RECORDS:
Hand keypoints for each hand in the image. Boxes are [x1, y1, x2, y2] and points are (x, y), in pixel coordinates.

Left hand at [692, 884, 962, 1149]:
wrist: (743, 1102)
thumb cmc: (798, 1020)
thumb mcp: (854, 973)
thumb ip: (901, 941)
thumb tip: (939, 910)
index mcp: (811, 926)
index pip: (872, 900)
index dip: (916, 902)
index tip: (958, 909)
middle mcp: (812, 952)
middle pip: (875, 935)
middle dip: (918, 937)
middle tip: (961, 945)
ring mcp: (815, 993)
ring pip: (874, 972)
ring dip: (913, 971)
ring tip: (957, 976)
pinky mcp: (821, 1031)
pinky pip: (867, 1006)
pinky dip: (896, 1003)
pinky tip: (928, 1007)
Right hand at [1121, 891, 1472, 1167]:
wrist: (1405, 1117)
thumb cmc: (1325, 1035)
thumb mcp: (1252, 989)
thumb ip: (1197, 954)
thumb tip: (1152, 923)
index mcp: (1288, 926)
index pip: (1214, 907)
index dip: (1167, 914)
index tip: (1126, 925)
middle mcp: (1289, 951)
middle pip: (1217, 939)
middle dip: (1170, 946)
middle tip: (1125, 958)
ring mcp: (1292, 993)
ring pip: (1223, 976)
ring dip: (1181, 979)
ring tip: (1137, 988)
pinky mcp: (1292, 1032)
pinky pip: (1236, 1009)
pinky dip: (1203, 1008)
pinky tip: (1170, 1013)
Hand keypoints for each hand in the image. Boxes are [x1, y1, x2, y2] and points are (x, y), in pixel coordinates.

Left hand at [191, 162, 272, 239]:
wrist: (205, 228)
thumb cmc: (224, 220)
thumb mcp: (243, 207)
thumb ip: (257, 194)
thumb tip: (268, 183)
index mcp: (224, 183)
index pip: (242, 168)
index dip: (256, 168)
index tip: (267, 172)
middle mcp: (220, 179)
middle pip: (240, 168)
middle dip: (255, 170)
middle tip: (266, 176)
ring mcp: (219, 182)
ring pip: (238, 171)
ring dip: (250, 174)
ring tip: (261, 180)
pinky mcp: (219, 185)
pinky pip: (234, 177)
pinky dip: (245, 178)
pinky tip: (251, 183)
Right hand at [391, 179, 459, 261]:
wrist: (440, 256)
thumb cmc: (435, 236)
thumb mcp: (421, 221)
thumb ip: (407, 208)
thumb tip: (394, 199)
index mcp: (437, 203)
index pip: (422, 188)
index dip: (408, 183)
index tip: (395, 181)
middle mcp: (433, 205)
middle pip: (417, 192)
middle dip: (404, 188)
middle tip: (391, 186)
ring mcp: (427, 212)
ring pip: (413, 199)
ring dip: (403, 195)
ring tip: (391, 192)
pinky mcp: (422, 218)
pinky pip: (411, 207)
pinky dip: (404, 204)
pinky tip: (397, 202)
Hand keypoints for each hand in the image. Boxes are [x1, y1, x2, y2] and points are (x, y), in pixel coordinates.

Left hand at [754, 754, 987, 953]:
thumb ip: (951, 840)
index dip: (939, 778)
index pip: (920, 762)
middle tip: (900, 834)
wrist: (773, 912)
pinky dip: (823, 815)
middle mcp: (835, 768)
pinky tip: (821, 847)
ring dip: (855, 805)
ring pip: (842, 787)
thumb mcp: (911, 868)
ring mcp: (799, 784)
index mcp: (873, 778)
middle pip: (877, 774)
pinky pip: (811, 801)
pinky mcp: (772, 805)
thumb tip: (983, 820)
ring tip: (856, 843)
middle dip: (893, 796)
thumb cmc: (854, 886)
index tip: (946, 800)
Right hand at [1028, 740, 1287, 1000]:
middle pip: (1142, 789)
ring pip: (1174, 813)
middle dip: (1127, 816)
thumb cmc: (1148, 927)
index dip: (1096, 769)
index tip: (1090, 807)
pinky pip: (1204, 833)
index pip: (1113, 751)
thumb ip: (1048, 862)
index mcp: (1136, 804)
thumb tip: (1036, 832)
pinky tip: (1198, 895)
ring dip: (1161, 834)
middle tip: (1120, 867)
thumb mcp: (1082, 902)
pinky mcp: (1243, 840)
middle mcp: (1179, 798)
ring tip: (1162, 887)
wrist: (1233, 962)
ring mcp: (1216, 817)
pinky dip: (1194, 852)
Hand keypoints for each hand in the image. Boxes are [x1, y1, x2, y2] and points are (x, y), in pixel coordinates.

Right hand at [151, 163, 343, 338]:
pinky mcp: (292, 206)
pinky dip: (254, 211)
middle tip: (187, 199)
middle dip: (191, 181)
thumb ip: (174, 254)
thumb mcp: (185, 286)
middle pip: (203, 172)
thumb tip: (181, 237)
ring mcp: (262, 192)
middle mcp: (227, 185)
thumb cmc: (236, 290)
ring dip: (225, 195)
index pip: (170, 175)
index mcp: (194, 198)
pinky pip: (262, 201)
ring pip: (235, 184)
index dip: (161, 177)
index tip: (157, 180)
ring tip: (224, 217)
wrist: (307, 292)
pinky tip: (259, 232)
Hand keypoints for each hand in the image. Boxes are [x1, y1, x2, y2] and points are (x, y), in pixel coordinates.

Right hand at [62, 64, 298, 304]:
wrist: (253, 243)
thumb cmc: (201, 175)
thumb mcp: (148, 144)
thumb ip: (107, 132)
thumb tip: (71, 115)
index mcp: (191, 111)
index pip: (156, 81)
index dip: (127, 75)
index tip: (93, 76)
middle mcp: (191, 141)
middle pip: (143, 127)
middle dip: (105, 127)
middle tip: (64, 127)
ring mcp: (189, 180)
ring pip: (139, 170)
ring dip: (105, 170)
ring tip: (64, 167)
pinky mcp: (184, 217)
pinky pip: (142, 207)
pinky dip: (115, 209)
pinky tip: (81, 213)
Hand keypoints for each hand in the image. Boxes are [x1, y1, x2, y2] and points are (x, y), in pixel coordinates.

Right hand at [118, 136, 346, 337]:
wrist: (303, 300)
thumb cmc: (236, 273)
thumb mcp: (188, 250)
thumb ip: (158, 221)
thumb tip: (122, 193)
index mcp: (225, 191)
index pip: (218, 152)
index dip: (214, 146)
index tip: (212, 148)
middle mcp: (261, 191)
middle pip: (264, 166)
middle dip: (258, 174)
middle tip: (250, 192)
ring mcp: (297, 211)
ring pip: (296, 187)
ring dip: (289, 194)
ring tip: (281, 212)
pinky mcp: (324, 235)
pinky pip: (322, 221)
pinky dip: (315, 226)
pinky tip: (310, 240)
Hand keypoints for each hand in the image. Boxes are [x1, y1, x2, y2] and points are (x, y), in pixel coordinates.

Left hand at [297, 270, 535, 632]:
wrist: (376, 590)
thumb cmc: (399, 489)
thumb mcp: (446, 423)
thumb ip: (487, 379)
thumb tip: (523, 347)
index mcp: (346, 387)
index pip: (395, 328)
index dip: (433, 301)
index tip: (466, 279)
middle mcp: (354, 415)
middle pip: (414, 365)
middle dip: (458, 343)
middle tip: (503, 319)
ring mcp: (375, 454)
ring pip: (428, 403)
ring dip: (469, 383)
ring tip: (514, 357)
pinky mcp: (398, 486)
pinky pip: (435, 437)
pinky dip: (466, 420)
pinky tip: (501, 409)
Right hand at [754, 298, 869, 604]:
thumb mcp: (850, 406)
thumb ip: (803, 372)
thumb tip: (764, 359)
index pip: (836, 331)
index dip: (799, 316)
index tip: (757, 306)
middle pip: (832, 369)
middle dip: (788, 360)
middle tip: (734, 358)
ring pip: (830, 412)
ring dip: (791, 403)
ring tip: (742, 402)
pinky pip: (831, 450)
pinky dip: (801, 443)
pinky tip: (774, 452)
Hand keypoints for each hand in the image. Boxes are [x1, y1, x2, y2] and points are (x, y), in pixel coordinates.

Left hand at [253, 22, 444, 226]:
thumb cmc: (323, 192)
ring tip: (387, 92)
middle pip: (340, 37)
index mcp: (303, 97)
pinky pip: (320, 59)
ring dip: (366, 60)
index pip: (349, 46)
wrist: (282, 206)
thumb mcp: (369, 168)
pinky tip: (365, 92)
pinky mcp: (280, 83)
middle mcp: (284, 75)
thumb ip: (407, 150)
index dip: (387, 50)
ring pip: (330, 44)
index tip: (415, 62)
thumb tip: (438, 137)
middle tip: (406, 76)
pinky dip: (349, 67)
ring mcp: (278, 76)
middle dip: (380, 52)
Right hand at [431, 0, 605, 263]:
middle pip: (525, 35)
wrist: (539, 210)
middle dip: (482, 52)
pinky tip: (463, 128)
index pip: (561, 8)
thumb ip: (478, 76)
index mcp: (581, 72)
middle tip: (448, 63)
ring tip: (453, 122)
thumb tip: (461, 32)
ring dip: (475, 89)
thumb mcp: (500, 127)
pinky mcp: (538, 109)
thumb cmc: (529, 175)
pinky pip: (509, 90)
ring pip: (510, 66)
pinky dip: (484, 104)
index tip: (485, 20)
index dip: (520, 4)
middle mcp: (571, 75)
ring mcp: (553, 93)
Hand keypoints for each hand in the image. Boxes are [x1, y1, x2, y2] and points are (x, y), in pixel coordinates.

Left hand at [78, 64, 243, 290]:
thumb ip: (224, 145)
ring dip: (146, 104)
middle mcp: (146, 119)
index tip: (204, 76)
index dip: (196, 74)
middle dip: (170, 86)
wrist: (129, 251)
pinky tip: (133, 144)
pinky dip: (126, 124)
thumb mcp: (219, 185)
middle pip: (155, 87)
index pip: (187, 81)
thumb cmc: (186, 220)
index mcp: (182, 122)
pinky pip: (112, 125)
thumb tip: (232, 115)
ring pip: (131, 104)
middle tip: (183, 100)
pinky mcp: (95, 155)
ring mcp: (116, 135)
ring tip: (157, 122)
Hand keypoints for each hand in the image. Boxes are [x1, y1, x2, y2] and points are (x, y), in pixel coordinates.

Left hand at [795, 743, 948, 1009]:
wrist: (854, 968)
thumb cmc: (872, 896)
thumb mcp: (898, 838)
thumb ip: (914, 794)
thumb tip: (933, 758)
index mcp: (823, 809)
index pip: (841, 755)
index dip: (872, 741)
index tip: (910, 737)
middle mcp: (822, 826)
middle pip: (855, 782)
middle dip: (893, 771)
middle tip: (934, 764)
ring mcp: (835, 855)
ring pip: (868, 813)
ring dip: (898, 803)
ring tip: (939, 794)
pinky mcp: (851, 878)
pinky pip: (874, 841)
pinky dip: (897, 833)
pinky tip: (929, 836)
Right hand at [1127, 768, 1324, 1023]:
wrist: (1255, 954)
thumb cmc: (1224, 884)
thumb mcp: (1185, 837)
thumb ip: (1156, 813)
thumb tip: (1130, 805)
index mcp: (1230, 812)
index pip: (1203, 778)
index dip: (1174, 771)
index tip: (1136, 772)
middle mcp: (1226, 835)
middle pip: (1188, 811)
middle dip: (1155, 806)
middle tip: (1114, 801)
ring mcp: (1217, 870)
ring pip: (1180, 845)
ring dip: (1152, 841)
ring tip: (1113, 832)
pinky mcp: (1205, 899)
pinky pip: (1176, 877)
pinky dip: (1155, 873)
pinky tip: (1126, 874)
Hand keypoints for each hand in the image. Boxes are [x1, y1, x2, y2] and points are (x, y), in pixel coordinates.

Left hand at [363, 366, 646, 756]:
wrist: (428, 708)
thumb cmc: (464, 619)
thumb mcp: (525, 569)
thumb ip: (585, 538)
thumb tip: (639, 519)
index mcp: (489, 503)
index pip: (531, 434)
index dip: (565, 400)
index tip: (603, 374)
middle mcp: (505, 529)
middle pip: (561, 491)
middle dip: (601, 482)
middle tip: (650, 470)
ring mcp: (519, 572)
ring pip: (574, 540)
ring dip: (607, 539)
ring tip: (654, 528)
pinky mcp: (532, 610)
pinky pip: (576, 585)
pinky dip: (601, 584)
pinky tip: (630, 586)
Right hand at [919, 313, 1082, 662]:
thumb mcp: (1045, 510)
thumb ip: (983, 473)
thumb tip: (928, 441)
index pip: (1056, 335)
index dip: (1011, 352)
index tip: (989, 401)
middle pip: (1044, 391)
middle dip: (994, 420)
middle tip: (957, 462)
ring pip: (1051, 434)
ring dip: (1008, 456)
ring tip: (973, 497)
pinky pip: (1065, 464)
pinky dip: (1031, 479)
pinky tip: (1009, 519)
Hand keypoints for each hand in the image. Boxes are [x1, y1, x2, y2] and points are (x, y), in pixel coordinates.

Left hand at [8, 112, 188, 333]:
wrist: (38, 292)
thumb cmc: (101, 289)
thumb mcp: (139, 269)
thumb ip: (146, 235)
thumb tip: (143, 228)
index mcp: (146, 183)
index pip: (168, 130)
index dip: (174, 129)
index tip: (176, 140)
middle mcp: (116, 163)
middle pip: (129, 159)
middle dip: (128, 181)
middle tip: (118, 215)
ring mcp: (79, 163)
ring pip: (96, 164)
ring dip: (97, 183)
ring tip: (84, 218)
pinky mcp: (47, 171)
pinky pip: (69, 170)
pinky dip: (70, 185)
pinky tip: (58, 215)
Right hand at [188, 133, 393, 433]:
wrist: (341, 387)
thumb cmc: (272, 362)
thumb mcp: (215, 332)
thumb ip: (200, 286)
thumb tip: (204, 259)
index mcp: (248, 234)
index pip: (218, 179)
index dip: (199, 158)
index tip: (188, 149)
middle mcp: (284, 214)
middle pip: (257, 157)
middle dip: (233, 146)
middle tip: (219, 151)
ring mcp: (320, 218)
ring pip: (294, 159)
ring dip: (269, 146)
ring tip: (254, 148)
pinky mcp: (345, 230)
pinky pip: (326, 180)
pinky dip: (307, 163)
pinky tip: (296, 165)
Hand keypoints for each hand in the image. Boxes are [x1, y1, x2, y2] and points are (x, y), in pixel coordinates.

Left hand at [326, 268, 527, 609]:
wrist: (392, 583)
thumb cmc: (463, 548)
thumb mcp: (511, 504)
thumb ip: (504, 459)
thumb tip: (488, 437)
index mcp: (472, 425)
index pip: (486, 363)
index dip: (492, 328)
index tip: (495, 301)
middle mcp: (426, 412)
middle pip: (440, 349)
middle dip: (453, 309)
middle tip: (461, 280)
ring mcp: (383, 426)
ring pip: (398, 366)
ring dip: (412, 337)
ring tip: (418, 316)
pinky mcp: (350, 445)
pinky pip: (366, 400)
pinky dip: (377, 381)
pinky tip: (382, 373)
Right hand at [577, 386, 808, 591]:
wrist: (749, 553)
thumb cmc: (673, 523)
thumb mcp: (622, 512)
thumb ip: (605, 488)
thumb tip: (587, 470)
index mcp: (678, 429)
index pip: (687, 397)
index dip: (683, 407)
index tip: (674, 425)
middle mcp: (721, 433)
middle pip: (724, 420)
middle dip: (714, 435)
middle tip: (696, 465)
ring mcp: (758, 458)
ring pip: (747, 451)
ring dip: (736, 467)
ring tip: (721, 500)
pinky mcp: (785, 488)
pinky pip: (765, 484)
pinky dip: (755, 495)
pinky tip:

HOW TO COMPLETE THIS TASK: From the records above, print exactly the lines that run from the line with "pinky dip: (349, 67)" to the line with "index tip: (1136, 772)", inclusive.

SOLUTION BELOW:
pinky dip: (349, 67)
ring mcp: (278, 76)
middle dip: (380, 52)
Right hand at [431, 0, 605, 263]:
middle pip: (525, 35)
wrist: (539, 210)
middle dip: (482, 52)
pinky tip: (463, 128)
index pip: (561, 8)
thumb ip: (478, 76)
index mcp: (581, 72)
middle tip: (448, 63)
ring tip: (453, 122)
thumb tip: (461, 32)
ring dip: (475, 89)
thumb mcp: (500, 127)
pinky mcp: (538, 109)
thumb cmc: (529, 175)
pinky pip: (509, 90)
ring pip: (510, 66)
pinky dip: (484, 104)
index tip: (485, 20)
index dip: (520, 4)
middle mcp: (571, 75)
ring mcp: (553, 93)
Hand keypoints for each hand in the image. Boxes are [x1, y1, x2, y2] and points are (x, y), in pixel coordinates.

Left hand at [78, 64, 243, 290]:
thumb ip: (224, 145)
ring dip: (146, 104)
middle mcp: (146, 119)
index tip: (204, 76)
index dip: (196, 74)
middle dip: (170, 86)
wrist: (129, 251)
pinky tip: (133, 144)
pinky dip: (126, 124)
thumb mcp: (219, 185)
middle pip: (155, 87)
index pip: (187, 81)
thumb cmc: (186, 220)
index mcp: (182, 122)
pinky pip: (112, 125)
thumb tip: (232, 115)
ring pip: (131, 104)
middle tip: (183, 100)
pinky mcp: (95, 155)
ring mcp: (116, 135)
ring tip: (157, 122)
Hand keypoints for each hand in the image. Boxes are [x1, y1, x2, y2] and points are (x, y), in pixel coordinates.

Left hand at [795, 743, 948, 1009]:
wrist: (854, 968)
thumb cmc: (872, 896)
thumb mcp: (898, 838)
thumb ip: (914, 794)
thumb tip: (933, 758)
index mcp: (823, 809)
index pip: (841, 755)
index dip: (872, 741)
index tip: (910, 737)
middle mcp: (822, 826)
middle pip: (855, 782)
middle dip: (893, 771)
middle tip: (934, 764)
ring mcp: (835, 855)
ring pip: (868, 813)
ring dip: (898, 803)
ring tip: (939, 794)
pinky mcp: (851, 878)
pinky pip: (874, 841)
pinky dip: (897, 833)
pinky tip: (929, 836)
Right hand at [1127, 768, 1324, 1023]:
wrist: (1255, 954)
thumb cmc: (1224, 884)
thumb mcp: (1185, 837)
thumb ip: (1156, 813)
thumb tip: (1130, 805)
index mcp: (1230, 812)
index pip: (1203, 778)
index dip: (1174, 771)
index tip: (1136, 772)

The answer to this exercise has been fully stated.